◆ RECORDS TO USE:
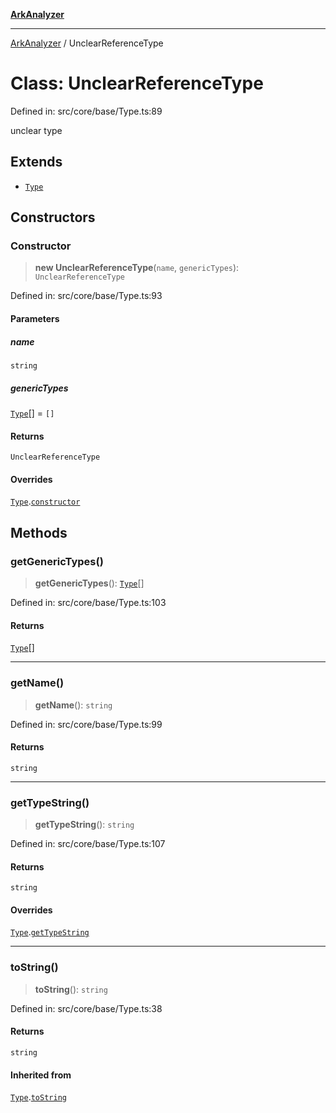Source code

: [**ArkAnalyzer**](../README.md)

***

[ArkAnalyzer](../globals.md) / UnclearReferenceType

# Class: UnclearReferenceType

Defined in: src/core/base/Type.ts:89

unclear type

## Extends

- [`Type`](Type.md)

## Constructors

### Constructor

> **new UnclearReferenceType**(`name`, `genericTypes`): `UnclearReferenceType`

Defined in: src/core/base/Type.ts:93

#### Parameters

##### name

`string`

##### genericTypes

[`Type`](Type.md)[] = `[]`

#### Returns

`UnclearReferenceType`

#### Overrides

[`Type`](Type.md).[`constructor`](Type.md#constructor)

## Methods

### getGenericTypes()

> **getGenericTypes**(): [`Type`](Type.md)[]

Defined in: src/core/base/Type.ts:103

#### Returns

[`Type`](Type.md)[]

***

### getName()

> **getName**(): `string`

Defined in: src/core/base/Type.ts:99

#### Returns

`string`

***

### getTypeString()

> **getTypeString**(): `string`

Defined in: src/core/base/Type.ts:107

#### Returns

`string`

#### Overrides

[`Type`](Type.md).[`getTypeString`](Type.md#gettypestring)

***

### toString()

> **toString**(): `string`

Defined in: src/core/base/Type.ts:38

#### Returns

`string`

#### Inherited from

[`Type`](Type.md).[`toString`](Type.md#tostring)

◆ EXERCISE: Leaving out the pictures, repeat all the entries exactly as they stand.

◆ SOLVED EXERCISE:
Source code

: [**ArkAnalyzer**](../README.md)

***

[ArkAnalyzer](../globals.md) / UnclearReferenceType

# Class: UnclearReferenceType

Defined in: src/core/base/Type.ts:89

unclear type

## Extends

- [`Type`](Type.md)

## Constructors

### Constructor

> **new UnclearReferenceType**(`name`, `genericTypes`): `UnclearReferenceType`

Defined in: src/core/base/Type.ts:93

#### Parameters

##### name

`string`

##### genericTypes

[`Type`](Type.md)[] = `[]`

#### Returns

`UnclearReferenceType`

#### Overrides

[`Type`](Type.md).[`constructor`](Type.md#constructor)

## Methods

### getGenericTypes()

> **getGenericTypes**(): [`Type`](Type.md)[]

Defined in: src/core/base/Type.ts:103

#### Returns

[`Type`](Type.md)[]

***

### getName()

> **getName**(): `string`

Defined in: src/core/base/Type.ts:99

#### Returns

`string`

***

### getTypeString()

> **getTypeString**(): `string`

Defined in: src/core/base/Type.ts:107

#### Returns

`string`

#### Overrides

[`Type`](Type.md).[`getTypeString`](Type.md#gettypestring)

***

### toString()

> **toString**(): `string`

Defined in: src/core/base/Type.ts:38

#### Returns

`string`

#### Inherited from

[`Type`](Type.md).[`toString`](Type.md#tostring)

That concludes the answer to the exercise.